§ ACTIVITY: From the entries below, count the lines with "middle". Write only the count.

§ RECORDS PROVIDED:
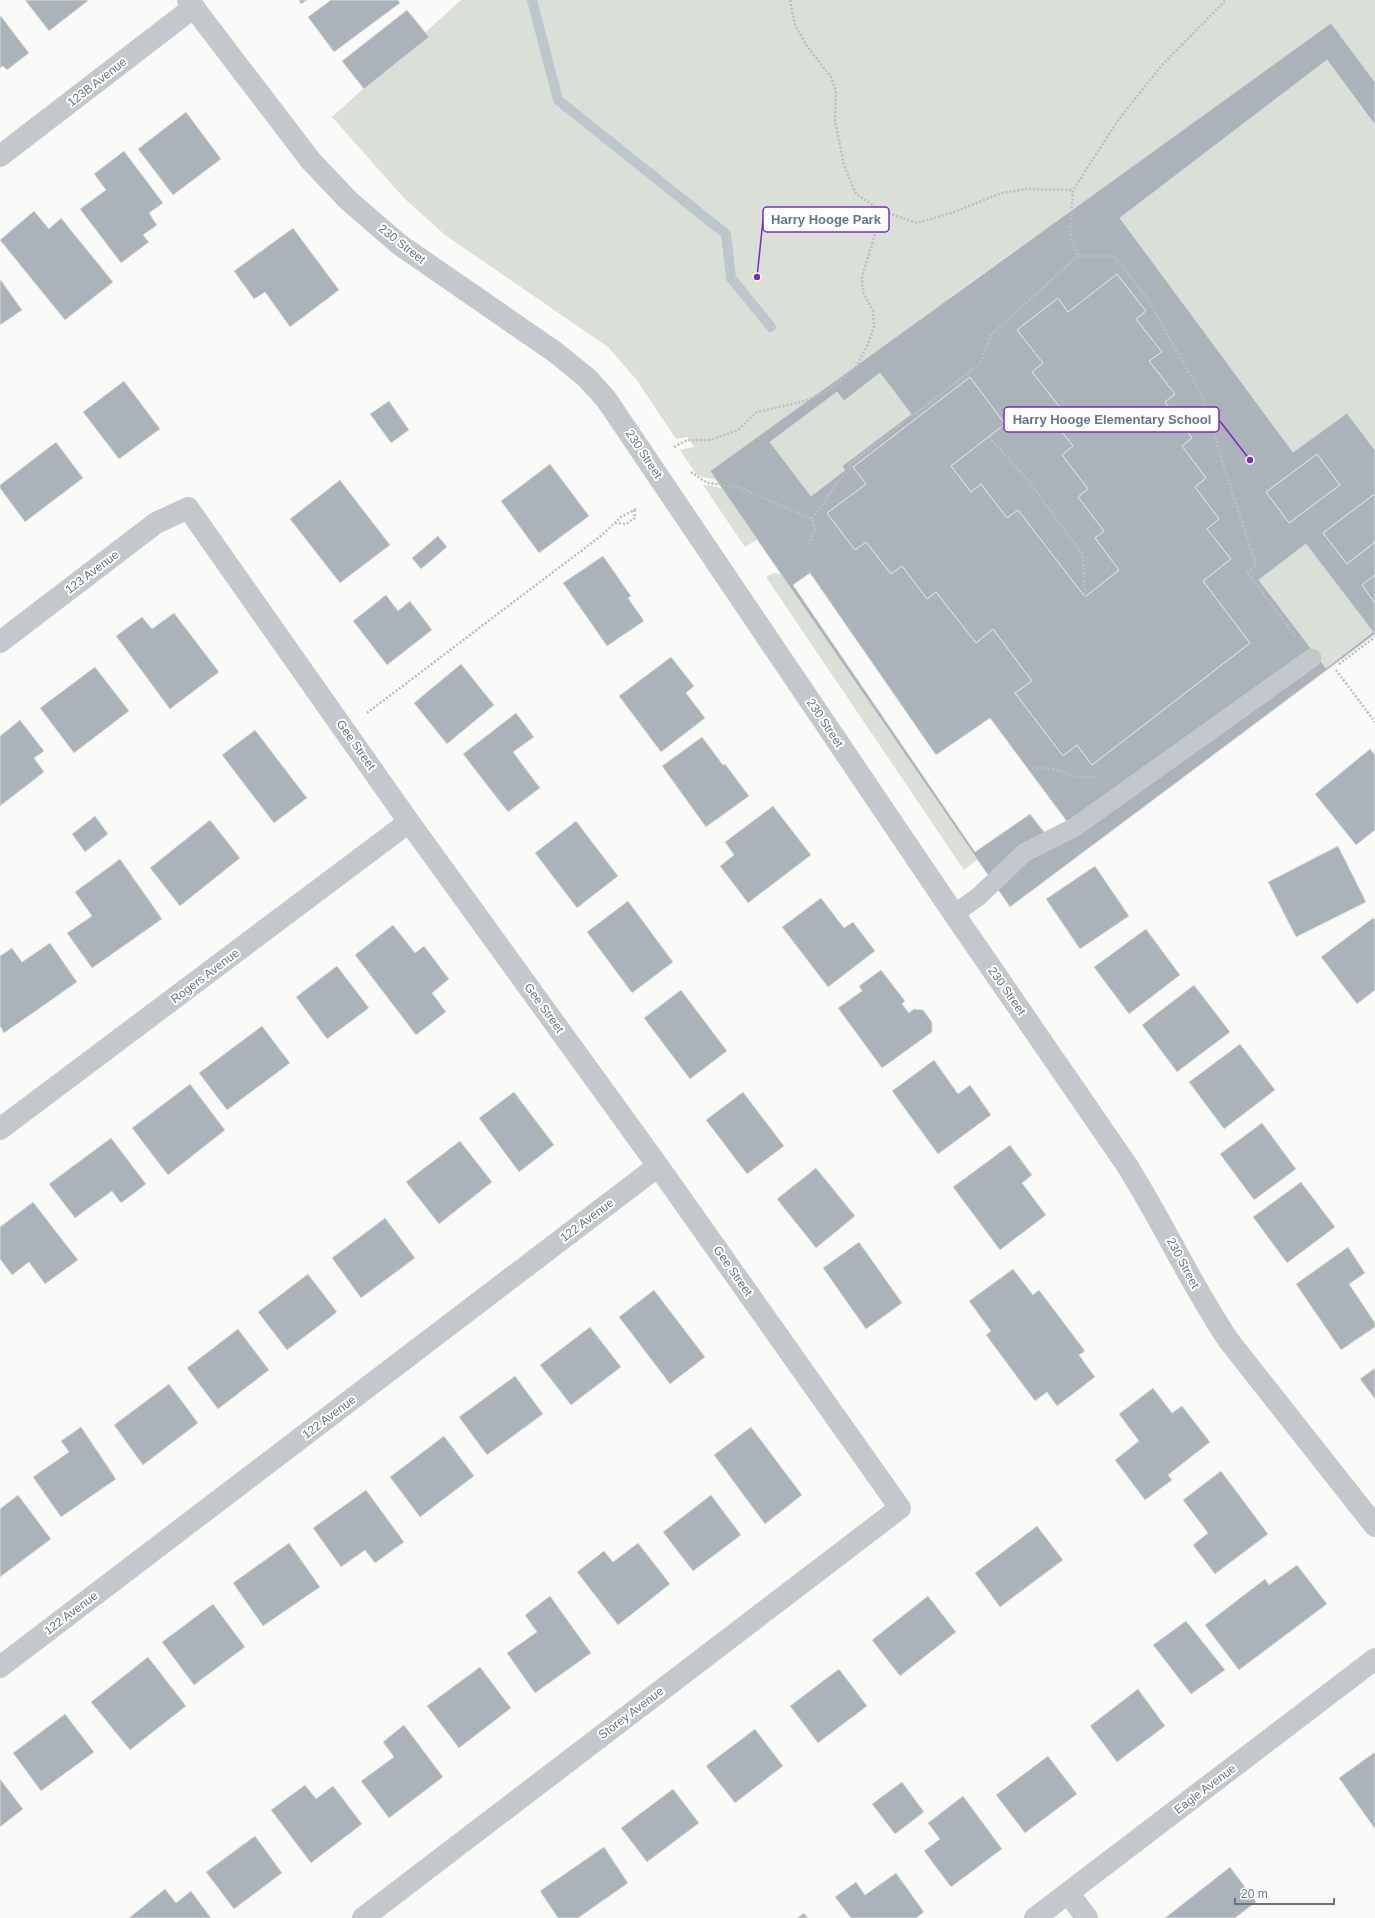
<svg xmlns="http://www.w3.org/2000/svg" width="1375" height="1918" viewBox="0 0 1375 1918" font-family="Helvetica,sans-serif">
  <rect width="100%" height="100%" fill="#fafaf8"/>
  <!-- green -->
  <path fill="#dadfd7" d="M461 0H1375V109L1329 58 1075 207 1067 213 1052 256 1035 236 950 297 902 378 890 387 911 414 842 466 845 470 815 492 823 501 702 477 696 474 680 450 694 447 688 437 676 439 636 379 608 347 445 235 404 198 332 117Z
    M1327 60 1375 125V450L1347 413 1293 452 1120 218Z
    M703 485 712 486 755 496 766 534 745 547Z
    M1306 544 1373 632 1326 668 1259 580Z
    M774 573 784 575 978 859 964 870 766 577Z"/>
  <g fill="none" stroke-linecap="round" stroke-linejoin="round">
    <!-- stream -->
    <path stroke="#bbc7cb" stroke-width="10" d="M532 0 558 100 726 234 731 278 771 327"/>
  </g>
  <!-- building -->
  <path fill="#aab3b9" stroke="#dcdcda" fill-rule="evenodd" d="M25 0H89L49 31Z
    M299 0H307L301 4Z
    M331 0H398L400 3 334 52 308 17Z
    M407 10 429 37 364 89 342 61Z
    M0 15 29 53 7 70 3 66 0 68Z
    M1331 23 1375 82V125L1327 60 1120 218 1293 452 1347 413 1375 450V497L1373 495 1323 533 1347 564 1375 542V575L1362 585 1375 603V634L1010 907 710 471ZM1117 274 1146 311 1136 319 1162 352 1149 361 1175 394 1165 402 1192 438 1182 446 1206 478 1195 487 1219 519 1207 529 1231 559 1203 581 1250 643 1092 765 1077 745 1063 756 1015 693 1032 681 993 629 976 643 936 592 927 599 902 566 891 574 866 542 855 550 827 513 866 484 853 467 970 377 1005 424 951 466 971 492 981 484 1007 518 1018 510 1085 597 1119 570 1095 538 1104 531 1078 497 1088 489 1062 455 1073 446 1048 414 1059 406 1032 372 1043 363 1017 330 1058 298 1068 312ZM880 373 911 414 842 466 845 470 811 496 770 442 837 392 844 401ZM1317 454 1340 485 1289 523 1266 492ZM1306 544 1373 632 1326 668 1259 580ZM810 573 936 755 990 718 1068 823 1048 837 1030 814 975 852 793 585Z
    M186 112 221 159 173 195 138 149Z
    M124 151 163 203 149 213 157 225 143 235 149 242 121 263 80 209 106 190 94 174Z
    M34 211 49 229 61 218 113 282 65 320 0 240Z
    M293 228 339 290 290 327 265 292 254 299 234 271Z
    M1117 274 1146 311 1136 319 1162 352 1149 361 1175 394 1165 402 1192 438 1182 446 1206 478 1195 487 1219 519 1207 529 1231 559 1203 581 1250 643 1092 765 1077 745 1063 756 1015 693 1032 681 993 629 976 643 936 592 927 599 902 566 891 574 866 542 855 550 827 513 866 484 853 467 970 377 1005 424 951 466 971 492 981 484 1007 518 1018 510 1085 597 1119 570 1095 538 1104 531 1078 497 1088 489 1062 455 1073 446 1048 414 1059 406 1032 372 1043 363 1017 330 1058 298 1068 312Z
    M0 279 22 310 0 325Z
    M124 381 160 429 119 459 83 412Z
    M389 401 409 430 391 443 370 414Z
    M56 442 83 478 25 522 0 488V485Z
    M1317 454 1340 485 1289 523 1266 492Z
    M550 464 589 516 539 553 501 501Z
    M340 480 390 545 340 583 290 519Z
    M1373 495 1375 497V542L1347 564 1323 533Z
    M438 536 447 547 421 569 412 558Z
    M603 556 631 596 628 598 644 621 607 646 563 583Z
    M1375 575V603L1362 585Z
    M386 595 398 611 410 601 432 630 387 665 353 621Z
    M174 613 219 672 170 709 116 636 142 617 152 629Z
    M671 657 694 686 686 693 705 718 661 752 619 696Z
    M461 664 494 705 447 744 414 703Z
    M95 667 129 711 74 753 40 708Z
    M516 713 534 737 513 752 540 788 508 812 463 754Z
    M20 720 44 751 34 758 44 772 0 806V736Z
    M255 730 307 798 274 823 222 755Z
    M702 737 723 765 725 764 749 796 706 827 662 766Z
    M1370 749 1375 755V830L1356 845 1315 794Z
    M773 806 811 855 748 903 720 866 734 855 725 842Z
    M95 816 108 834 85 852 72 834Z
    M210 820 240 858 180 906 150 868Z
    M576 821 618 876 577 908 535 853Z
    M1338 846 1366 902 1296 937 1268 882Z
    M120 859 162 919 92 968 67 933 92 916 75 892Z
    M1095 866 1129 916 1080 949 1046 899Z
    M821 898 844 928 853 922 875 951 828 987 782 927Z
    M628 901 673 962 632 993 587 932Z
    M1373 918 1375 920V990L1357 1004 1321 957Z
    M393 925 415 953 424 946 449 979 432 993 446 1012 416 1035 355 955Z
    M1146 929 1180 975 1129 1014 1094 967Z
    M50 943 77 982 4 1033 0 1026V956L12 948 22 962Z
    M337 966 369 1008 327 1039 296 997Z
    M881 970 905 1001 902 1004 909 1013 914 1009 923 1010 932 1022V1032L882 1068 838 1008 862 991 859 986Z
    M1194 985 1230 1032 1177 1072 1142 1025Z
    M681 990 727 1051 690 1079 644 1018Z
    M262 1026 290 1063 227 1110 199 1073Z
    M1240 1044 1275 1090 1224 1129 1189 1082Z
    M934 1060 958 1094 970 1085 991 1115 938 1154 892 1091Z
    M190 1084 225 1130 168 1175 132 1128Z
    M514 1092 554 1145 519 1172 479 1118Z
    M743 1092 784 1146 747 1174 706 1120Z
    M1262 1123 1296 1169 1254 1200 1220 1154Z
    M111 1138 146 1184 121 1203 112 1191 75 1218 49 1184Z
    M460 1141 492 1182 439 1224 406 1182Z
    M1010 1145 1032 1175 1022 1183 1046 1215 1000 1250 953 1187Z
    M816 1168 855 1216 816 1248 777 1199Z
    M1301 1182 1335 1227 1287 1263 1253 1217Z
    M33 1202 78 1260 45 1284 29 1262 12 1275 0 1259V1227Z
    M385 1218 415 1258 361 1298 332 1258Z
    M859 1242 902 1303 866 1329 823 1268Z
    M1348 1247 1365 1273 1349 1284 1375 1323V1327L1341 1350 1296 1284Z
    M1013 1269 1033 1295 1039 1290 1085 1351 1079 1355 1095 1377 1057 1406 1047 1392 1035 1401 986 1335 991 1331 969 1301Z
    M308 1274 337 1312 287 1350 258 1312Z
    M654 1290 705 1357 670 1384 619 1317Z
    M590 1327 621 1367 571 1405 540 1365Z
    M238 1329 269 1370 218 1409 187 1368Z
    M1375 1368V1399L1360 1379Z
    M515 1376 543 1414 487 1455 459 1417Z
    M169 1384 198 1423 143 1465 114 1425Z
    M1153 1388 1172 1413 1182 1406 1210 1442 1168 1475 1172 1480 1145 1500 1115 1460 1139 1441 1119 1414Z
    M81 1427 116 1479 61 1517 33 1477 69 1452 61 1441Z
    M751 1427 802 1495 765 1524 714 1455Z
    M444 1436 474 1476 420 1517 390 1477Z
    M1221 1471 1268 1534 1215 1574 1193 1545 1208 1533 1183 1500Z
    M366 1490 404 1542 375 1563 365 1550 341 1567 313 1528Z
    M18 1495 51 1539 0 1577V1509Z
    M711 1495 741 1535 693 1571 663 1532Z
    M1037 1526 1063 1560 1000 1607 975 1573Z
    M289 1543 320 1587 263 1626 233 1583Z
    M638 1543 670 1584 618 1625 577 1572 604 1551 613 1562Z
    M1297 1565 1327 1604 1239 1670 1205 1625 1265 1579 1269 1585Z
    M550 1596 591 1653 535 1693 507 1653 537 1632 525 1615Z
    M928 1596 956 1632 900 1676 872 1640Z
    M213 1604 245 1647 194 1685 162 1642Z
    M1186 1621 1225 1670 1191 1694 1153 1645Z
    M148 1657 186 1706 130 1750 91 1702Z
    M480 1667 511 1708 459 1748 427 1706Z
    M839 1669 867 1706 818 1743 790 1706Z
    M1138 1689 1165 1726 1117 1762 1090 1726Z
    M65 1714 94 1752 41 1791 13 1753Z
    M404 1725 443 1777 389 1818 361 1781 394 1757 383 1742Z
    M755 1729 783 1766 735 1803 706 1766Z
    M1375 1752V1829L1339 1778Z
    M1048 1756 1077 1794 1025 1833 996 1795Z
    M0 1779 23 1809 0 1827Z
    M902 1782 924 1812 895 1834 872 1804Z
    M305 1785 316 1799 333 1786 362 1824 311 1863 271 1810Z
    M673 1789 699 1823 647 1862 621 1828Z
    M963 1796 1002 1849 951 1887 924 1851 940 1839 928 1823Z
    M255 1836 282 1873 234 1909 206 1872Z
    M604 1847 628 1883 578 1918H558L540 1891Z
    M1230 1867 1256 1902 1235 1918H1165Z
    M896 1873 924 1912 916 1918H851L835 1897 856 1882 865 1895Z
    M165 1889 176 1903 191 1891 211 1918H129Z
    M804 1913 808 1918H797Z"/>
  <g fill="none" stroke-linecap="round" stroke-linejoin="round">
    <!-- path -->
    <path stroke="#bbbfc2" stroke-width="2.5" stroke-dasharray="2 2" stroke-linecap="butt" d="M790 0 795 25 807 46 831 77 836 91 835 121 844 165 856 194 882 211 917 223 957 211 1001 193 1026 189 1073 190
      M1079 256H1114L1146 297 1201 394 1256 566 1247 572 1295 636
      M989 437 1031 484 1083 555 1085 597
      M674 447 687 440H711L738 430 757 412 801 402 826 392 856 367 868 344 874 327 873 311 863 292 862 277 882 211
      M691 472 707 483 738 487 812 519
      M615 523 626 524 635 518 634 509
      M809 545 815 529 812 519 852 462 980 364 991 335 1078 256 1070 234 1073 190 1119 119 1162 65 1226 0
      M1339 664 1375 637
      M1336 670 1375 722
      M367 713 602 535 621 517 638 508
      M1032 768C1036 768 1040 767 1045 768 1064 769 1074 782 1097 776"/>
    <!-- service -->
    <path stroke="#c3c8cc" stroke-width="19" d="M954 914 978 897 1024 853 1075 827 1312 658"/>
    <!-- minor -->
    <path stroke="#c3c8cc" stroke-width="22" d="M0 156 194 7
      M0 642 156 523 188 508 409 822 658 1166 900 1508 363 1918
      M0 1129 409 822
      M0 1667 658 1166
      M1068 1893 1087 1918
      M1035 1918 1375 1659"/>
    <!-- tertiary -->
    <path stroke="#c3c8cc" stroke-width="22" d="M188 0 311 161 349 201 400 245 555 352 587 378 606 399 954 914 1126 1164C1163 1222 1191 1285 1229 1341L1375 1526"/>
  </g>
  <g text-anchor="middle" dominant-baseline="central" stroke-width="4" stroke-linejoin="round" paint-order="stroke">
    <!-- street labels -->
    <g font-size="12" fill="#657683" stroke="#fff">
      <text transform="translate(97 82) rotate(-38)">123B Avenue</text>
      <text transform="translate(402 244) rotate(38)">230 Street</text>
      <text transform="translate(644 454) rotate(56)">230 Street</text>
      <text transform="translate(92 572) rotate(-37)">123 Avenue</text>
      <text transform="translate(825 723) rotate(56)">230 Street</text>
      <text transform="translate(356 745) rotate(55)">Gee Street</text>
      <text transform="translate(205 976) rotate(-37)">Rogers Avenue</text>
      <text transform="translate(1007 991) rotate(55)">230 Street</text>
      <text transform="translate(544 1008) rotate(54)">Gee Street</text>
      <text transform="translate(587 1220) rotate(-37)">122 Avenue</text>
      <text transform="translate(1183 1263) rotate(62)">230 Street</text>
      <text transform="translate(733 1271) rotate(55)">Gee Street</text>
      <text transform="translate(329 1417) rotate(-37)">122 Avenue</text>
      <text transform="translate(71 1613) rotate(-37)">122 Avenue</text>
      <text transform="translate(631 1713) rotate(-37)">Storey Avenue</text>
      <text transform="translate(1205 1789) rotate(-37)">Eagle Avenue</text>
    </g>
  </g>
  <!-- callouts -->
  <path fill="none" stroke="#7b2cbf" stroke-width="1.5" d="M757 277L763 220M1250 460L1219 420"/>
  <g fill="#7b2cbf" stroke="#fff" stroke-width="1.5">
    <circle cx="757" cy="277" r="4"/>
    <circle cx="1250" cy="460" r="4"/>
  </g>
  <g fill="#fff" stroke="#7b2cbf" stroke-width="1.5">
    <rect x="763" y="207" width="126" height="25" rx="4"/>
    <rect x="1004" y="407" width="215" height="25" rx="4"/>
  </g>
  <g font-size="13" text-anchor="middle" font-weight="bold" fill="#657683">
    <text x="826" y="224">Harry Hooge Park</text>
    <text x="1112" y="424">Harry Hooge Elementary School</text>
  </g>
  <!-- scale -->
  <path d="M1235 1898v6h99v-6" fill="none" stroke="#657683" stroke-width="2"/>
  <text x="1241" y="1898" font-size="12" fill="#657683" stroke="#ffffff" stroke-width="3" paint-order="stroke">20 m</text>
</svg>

§ EXERCISE RESPONSE: 2